A1 Refereed original research article in a scientific journal
A generative multimodal network for facial expression recognition
Authors: Zhao, Yue; Song, Mingjian; Zhang, Qi; Yang, Jiawei; Yoshigoe, Kenji; Tian, Chunwei
Publisher: Elsevier
Publication year: 2026
Journal: Pattern Recognition
Article number: 113518
Volume: 179
Issue: Part A
ISSN: 0031-3203
eISSN: 1873-5142
DOI: https://doi.org/10.1016/j.patcog.2026.113518
Publication's open availability at the time of reporting: No Open Access
Publication channel's open availability : Partially Open Access publication channel
Web address : https://doi.org/10.1016/j.patcog.2026.113518
Deep networks with strong feature extraction abilities have been extensively employed in facial expression recognition (FER). However, they focus on structural information from data dependency rather than facial attribute to limit robustness of obtained models for FER. In this paper, we propose a generative multimodal network (GMNet) for FER. Firstly, GMNet can generate and align multimodal face images, according to face asymmetry and mirror imaging principle. Secondly, it utilizes parallel networks to respectively learn diversity information based on original and generative multimodal face images and merge them from obtained multimodal face images to obtain reliable facial expression information.

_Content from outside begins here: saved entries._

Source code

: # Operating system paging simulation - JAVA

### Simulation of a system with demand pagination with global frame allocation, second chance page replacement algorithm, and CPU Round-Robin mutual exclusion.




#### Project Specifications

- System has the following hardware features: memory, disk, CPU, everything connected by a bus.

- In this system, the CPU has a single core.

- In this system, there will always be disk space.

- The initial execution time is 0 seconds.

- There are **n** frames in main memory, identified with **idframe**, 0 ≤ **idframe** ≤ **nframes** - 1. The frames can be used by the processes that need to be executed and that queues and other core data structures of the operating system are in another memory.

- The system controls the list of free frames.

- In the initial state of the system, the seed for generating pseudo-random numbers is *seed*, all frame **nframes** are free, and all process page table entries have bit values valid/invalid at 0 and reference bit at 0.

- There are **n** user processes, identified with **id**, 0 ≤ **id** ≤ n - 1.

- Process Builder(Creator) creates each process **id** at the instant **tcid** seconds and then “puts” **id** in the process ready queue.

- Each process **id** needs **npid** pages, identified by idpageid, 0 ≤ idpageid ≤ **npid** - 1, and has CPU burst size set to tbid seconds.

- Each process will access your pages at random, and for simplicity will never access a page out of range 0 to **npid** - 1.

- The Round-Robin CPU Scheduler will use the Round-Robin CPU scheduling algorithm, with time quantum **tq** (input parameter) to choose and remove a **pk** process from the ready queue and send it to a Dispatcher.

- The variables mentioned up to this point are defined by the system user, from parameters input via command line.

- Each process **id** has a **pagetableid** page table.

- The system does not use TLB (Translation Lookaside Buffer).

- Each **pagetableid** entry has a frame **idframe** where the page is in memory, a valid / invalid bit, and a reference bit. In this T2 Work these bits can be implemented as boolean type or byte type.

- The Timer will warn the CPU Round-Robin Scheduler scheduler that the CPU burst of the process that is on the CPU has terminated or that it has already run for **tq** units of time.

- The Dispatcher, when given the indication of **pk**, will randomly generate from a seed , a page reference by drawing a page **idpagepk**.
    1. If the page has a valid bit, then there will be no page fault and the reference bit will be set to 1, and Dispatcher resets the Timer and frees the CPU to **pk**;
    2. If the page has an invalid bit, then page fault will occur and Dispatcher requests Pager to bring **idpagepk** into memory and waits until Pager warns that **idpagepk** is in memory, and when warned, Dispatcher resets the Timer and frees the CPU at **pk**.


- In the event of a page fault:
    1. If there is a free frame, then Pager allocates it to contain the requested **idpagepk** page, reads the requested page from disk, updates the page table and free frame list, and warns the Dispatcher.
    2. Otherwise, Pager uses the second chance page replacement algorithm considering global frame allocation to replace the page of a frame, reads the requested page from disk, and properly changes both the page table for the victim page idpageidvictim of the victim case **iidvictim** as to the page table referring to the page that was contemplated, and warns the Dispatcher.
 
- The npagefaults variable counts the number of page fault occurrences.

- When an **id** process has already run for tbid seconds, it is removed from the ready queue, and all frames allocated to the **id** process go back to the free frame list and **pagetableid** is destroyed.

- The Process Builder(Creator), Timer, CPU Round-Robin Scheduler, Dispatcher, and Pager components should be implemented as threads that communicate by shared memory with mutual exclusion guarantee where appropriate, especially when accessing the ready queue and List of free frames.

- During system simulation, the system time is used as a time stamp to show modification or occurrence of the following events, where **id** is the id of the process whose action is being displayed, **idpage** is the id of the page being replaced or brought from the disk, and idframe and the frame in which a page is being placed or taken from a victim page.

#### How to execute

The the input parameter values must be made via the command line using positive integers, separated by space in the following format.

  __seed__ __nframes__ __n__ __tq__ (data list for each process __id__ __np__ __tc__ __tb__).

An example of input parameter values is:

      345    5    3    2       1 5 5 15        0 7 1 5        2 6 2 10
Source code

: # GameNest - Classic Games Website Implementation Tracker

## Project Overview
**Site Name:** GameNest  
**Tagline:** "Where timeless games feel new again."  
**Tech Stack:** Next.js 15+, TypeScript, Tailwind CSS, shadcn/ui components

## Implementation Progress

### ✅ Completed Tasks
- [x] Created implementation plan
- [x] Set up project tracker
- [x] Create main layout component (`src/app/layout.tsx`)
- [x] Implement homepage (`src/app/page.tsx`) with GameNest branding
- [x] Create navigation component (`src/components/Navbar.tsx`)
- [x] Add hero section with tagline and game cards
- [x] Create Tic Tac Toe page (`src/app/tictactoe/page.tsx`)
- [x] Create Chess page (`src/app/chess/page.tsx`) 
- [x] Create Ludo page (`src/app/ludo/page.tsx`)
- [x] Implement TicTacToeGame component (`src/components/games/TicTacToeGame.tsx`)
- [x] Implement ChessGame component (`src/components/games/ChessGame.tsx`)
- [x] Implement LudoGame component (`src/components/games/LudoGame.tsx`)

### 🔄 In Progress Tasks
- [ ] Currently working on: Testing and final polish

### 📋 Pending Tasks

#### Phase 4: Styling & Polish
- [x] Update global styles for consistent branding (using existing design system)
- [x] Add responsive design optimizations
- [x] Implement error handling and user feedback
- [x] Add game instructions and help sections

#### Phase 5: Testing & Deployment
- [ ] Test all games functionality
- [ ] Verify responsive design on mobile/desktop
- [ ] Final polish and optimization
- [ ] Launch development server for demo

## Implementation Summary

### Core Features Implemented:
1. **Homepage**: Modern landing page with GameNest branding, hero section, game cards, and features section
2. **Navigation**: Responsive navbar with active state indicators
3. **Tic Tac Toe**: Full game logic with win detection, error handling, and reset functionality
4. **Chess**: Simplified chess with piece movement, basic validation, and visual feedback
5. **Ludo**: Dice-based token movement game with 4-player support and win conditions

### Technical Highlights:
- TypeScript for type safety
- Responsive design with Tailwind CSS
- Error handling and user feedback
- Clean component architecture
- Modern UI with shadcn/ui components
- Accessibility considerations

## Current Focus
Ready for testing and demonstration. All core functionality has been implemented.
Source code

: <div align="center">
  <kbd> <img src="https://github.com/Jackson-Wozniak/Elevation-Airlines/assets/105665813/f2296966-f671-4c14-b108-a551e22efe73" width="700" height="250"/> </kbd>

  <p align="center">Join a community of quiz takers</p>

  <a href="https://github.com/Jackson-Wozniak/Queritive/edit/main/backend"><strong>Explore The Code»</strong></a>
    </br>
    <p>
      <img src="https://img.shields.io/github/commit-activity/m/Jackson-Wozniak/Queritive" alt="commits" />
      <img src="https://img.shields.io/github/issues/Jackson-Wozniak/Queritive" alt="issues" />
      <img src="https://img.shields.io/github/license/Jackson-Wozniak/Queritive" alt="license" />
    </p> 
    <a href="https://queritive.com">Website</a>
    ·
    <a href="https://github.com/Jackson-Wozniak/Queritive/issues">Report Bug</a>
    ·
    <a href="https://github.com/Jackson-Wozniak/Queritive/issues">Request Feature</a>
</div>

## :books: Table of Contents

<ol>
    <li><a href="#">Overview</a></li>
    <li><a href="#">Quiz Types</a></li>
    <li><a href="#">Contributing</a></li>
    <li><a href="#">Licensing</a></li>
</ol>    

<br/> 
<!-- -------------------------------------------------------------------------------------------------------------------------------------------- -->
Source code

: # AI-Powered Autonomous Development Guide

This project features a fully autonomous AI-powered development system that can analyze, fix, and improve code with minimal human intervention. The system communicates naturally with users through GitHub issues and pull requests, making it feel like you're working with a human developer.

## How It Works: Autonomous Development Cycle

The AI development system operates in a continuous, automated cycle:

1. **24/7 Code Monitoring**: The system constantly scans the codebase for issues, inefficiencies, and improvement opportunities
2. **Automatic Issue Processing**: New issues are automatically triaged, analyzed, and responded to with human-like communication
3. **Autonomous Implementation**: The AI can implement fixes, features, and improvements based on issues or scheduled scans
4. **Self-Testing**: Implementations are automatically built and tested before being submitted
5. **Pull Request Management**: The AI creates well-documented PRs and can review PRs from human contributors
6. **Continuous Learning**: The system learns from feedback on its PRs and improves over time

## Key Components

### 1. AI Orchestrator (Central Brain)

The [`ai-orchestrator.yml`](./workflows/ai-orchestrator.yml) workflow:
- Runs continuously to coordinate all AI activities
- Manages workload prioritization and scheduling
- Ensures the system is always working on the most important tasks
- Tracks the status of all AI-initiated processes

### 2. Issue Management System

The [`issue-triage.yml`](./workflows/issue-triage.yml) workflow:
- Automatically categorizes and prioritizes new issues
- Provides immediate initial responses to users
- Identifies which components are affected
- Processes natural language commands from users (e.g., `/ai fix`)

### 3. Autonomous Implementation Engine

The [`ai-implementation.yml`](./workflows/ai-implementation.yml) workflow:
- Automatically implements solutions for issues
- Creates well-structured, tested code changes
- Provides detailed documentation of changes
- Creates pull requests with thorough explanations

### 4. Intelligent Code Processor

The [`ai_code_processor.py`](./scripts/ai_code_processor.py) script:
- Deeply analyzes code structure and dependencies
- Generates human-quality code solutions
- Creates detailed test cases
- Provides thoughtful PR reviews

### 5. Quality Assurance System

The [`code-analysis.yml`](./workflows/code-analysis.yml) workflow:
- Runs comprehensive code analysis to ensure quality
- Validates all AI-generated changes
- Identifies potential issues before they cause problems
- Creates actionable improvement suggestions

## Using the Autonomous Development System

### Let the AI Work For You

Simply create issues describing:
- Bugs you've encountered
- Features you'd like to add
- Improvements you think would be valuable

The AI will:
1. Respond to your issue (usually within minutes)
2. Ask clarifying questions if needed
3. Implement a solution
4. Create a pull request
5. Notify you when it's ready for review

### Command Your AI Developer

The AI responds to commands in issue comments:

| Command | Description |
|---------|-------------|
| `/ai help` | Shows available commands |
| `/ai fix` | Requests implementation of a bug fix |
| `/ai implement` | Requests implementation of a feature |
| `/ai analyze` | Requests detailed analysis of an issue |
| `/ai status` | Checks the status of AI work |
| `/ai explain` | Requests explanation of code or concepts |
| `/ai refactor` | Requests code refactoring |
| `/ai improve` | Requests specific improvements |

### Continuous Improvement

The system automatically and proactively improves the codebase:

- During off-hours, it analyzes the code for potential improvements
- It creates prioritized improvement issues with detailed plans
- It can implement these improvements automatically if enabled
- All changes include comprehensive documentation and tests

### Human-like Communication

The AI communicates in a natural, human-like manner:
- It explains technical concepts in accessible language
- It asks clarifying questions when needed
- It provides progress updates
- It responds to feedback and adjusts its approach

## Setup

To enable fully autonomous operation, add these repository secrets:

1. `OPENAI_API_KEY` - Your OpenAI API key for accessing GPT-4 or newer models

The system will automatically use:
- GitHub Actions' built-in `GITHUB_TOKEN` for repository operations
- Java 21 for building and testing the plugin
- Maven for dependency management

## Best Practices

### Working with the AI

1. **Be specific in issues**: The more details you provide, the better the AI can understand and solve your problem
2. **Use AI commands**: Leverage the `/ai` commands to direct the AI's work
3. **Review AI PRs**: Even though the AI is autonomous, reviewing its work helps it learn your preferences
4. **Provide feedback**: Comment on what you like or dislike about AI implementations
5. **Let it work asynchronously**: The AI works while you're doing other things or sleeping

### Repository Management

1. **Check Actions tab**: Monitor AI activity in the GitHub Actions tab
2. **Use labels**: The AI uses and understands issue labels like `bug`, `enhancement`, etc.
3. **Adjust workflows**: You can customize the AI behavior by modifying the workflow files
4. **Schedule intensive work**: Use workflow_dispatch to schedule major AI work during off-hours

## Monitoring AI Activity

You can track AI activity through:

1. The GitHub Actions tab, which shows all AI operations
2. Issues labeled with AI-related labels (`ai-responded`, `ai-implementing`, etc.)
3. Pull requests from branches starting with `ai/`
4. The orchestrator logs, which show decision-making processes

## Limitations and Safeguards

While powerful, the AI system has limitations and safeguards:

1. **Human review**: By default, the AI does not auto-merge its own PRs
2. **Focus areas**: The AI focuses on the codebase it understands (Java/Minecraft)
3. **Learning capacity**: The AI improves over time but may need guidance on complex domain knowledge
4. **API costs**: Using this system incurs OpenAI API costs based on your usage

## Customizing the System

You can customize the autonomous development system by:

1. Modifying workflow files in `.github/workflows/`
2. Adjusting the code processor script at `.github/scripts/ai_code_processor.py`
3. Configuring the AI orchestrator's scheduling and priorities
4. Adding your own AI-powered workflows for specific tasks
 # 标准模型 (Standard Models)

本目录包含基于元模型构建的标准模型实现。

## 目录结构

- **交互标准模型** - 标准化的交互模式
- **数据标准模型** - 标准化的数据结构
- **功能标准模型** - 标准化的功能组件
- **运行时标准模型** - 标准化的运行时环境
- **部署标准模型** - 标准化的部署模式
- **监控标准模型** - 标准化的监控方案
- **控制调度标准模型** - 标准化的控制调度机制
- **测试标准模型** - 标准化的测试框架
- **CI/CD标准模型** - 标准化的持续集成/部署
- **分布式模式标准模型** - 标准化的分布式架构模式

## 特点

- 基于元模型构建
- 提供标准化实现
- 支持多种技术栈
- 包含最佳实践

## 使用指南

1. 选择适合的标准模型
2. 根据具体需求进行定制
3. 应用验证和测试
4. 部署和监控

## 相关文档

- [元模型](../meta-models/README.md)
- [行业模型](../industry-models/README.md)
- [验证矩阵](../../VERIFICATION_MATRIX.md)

Thirdly, a sparse mechanism can further refine obtained richer facial features above to obtain more accurate facial expression information and reduce training costs. Finally, a cross loss can utilize cross domain restriction to guarantee reliability of multimodal face images to improve performance in facial expression. Experimental results show that our GMNet is superior to other popular FER methods. Codes of GMNet can be used at https://github.com/hellloxiaotian/GMNet.
Funding information in the publication:
This work was supported by Leading Talents in Gusu Innovation and Entrepreneurship [No. ZXL2023170]; and the Basic Research Programs of Taicang 2024 [No. TC2024JC32].